The view also fits with Gödel’s theories of completeness. We can never set out a set of axioms that allow us to divine, machine-like, the future. There will always be facts that don’t fit the models, things we cannot describe, surprises.
The risks of this assumed form is a descent into fatalism – that our lives will unfurl a particular way, whether good or bad, and we are simply inert passengers on this ride. However, the lack of knowledge means we can never know the way, so we can never know how our inaction or action interacts with the world that will become.
The lack of knowledge is not a complete lack of knowledge. We can still be aware of patterns in the world, just not how they interact to entirely and accurately predict the future. A ball thrown in the air still traces a parabola, but can still be blown off a perfect curve by an unexpected gust of wind, or be steered in its curve by the Brownian motion of air molecules and other particulates. We can still make good guesses. We can still know that undertaking a particular course of action will more likely unveil a particular future world. That future world has always been there but we also choose the form it takes.

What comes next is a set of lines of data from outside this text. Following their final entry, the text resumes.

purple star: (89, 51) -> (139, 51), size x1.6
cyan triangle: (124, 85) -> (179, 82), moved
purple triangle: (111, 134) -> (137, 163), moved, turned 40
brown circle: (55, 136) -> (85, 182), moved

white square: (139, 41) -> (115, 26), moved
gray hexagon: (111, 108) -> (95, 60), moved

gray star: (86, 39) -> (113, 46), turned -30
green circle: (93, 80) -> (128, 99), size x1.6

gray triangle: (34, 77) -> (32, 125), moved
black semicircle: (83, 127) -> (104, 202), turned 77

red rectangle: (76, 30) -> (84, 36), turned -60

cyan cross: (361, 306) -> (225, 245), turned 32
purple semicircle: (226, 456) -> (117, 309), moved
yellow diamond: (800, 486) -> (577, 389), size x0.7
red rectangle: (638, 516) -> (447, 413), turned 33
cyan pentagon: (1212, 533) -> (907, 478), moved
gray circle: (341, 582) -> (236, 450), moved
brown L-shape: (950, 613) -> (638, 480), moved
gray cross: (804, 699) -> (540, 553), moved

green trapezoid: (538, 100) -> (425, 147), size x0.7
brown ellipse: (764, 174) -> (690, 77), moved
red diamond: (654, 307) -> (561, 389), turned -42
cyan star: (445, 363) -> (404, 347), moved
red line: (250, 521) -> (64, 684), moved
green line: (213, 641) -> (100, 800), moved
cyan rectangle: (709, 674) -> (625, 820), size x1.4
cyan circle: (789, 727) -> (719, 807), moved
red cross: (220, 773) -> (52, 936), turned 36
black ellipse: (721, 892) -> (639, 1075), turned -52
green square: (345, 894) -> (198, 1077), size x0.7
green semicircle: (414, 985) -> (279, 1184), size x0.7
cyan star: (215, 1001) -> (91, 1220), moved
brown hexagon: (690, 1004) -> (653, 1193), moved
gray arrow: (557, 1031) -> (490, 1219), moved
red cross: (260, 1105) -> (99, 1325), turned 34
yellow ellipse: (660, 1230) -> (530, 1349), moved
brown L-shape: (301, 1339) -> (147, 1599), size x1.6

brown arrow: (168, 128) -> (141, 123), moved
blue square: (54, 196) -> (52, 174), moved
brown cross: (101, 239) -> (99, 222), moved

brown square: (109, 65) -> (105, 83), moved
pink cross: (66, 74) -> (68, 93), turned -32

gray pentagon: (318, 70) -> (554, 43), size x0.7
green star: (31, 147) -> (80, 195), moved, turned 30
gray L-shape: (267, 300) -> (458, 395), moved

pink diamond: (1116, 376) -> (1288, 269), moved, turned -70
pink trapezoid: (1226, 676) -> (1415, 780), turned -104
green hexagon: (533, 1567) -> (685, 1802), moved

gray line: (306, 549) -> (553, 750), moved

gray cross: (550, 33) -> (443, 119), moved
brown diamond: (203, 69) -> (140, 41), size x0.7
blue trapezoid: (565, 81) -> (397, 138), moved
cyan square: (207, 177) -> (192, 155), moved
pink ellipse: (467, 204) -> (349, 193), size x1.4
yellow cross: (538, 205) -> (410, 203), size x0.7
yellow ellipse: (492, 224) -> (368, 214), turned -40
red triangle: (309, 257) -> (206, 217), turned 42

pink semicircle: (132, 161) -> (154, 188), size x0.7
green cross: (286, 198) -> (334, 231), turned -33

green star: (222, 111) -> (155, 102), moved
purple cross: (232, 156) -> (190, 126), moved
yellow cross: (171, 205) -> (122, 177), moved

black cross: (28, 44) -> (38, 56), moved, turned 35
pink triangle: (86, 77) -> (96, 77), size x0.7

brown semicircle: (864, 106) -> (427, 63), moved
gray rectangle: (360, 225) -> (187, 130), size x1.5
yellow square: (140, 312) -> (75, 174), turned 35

I used to believe in a block universe. However, a better understanding of relativity, quantum physics and perceptual neuroscience shows that this conception doesn’t fit our broader knowledge. Relativity teaches us that events and objects are linked by threads that are constrained by the speed of light, and that mass manipulates time such that space and time cannot be cleanly separately. Quantum physics suggests a chaotic, messy, unknowable, and discrete fabric of low-scale reality. Perceptual neuroscience shows that our perceptive equipment is shaped by local aspects of a geography that extends only in relation to our own scale: the dance of the solar system is as unintuitive as the notion that solid objects are the interaction of electron shells. A better model for the universe is an evolving network that can be viewed at multiple scales.
Without the baggage of a human-like deity, east Asian understanding possibly comes closest to an accurate model of the world. But the core message of redemption in Christianity also applies – there is always hope that our most negative predictions of the world are wrong, and that people and events surprise us on the up side. Of course, there is nothing inherently positive about how the future will unfold, pessimists may equally contend that our most positive predictions of the world may also be wrong, and that people and events may surprise us on the down side as well. However, we can communicate with the future from the past, playing a game of documentation against the winds of generational forgetting. Our models of patterns in the world improve (without tipping into omniscience). This means we can more act in a way that our models suggest provides a beneficial outcome; even if we don’t always receive this individually, we receive this statistically and the world improves. We just have to choose what outcome we think is beneficial.
This view also leaves just the present with possibilities. It rules out complete control. Bad things may happen. Good things may happen. The most knowledge we have is now (yet even this is incomplete).